● Tasks and exercises:
1) In the triangle trigonometry question, which choice does the posted answer select as the value of the expression?
2) Rewrite the part of the triangle trigonometry question that opens with the words containing "In $\triangle A" and closes with "Answer: (D)", swapping "Answer" for "Solution".

Question

In $\triangle A B C$,
$a^{3} \cdot \cos (B-C)+b^{3} \cdot \cos (C-A)+c^{3} \cdot \cos (A-B)=$

• A. a b c
• B. a+b+c
• C. 2 a b c
• D. 3 a b c

Answer 1

Answer: (D)

In $\Delta A B C, a^{3} \cos (B-C)$
$=a^{3}\left(\frac{2 \sin (B+C) \cos (B-C)}{2 \sin (B+C)}\right)$
$=a^{3}\left(\frac{\sin 2 B+\sin 2 C)}{2 \sin (B+C)}\right)$
$=a^{3}\left(\frac{2 \sin B \cos B+2 \sin c \cos C}{2 \sin (\pi-A)}\right)$
$=a^{3}\left(\frac{\sin B \cos B+\sin c \cos C}{\sin A}\right)$
$=a^{3}\left(\frac{b k \cos B+c K \cos C}{a k}\right)$
$\therefore a^{3} \cos (B-C)=a^{2} b \cos B+a^{2} c \cos C\,\,\,...(i)$
Similarly,
$b^{3} \cos (C-A)=b^{2} c \cos C+b^{2} a \cos A\,\,\,...(ii)$
and $c^{3} \cos (A-B)=c^{2} a \cos A+c^{2} b \cos B\,\,\,...(iii)$
Adding Eqs. (i), (ii) and (iii), we get
$a^{3} \cos (B-C)+b^{3} \cos (C-A)+c^{3} \cos (A-B)$
$=a^{2} b \cos B+a^{2} c \cos C+b^{2} c \cos C+b^{2} a \cos A+c^{2} a \cos A+c^{2} b \cos B$
$=a b(a \cos B+b \cos A)+a c(a \cos C+c \cos A)+b c(b \cos C+c \cos B)$
$ =a b c+a b c+a b c=3 a b c$

● Information supplied:
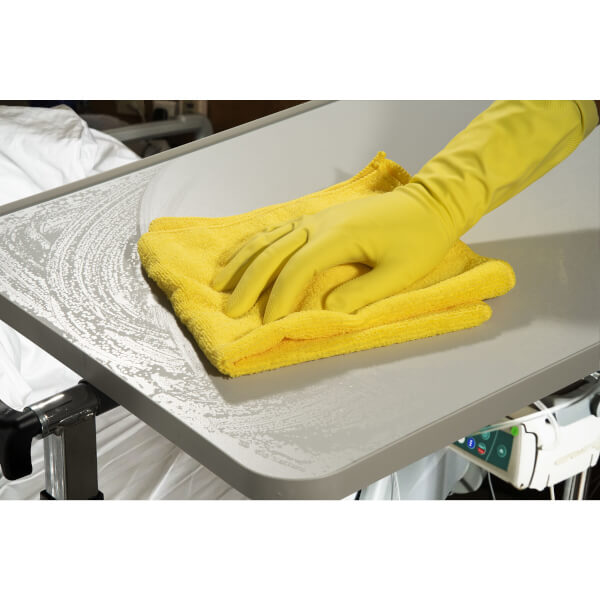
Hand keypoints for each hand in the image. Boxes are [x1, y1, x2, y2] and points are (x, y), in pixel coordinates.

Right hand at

● Activity answers:
1) Choice D, 3abc.

2)
In $\triangle A B C$,
$a^{3} \cdot \cos (B-C)+b^{3} \cdot \cos (C-A)+c^{3} \cdot \cos (A-B)=$

• A. a b c
• B. a+b+c
• C. 2 a b c
• D. 3 a b c

Solution 1

Solution: (D)